How to Stop the Cuts

tags: higher education, budgets, Faculty organizing, shared governance

Sara Matthiesen is an assistant professor of history and women’s, gender, and sexuality studies at George Washington University.

By this point in the pandemic’s life cycle, we have three months’ worth of think pieces assessing its toll on all areas of life. Academe is no exception. In higher education, we have grieved sickness and death, as well as layoffs of those thought to be “safe,” the future of graduate education, and even the viability of the liberal-arts college. We have been reminded that while aspects of the current situation are different, academic losses themselves are nothing new. And we have been warned that if we do not capitalize on this crisis to remake the university anew, others will.

We have heard far less about how to do it. While there is of course no single blueprint for building faculty power, I suspect the reason we have so much analysis and so few models is because academics tend to overestimate the power of their own craft: marshaling evidence to make a claim about how things were or are or will be. Both analysis and action are necessary — but they are not the same thing.
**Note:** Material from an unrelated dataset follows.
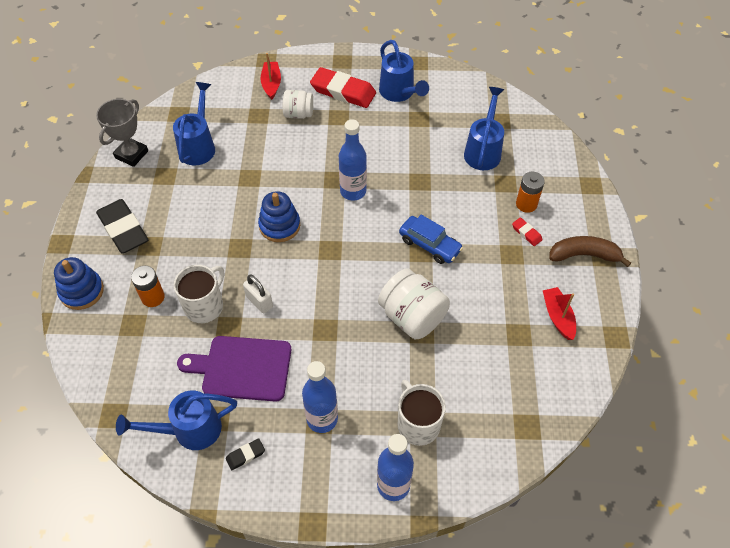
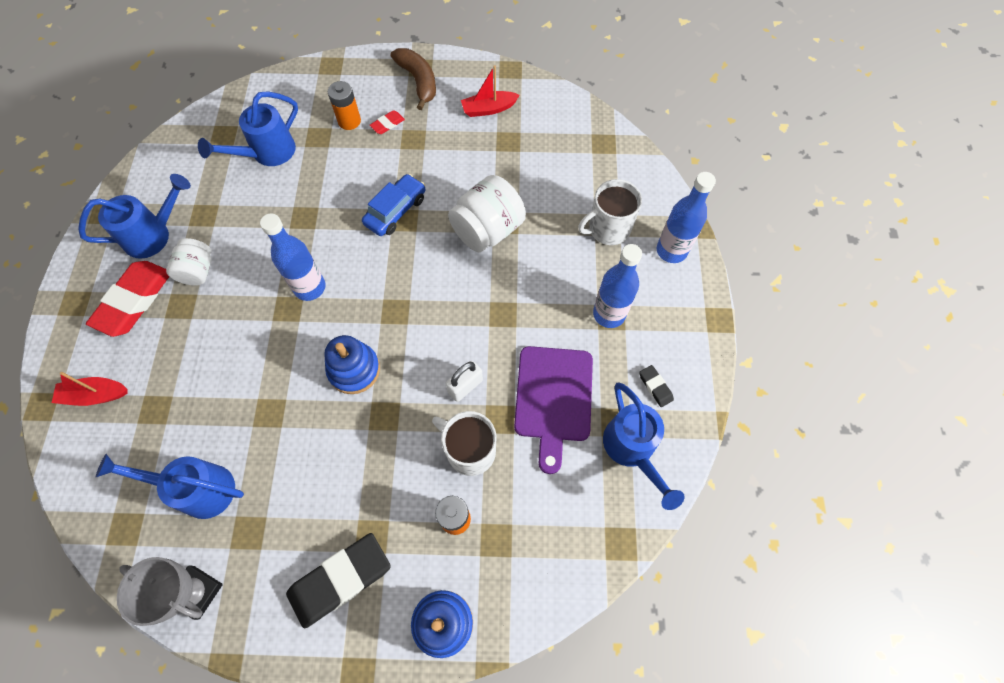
camera: 90 degrees left, 10 degrees up
white jar [283,90,313,119] -> white jar moved to [166,238,212,286]
blue watering can [464,87,504,170] -> blue watering can turned 60 degrees counterclockwise [198,91,298,166]
brown banana [549,236,631,267] -> brown banana turned 150 degrees clockwise [390,48,436,110]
At the start of my "Introduction to Women’s, Gender, and Sexuality Studies" course at George Washington University, I explain that while it will teach students how to name problems and even imagine new ways of living, to make practical use of these skills they must become experts on power. Who has it? How do they maintain it? What forms does power take? How do those with less power successfully build more? Why have certain organizing strategies brought losses while others delivered gains? I do not allow my students the false assurance that knowledge alone will make them powerful.

Faculty members shouldn’t either. Even before three months of pandemic analysis, we knew a lot about the costs of turning higher education into a profit-making venture. We are now fully aware that decades of running universities like corporations has left our institutions unable to weather what should be a short-term crisis. This is valuable knowledge, but it alone will not deliver meaningful faculty governance, more tenure-track positions, free public college, or a more equitable educational experience.

To achieve those aims, we need to get clear about how power operates within our respective universities, as well as where our leverage as workers of varying ranks lies. This is how the faculty at Oregon State University, who agreed to terms on their first union contract in May, successfully protected 2,200 workers’ salaries from university deficit reductions during an economic crisis.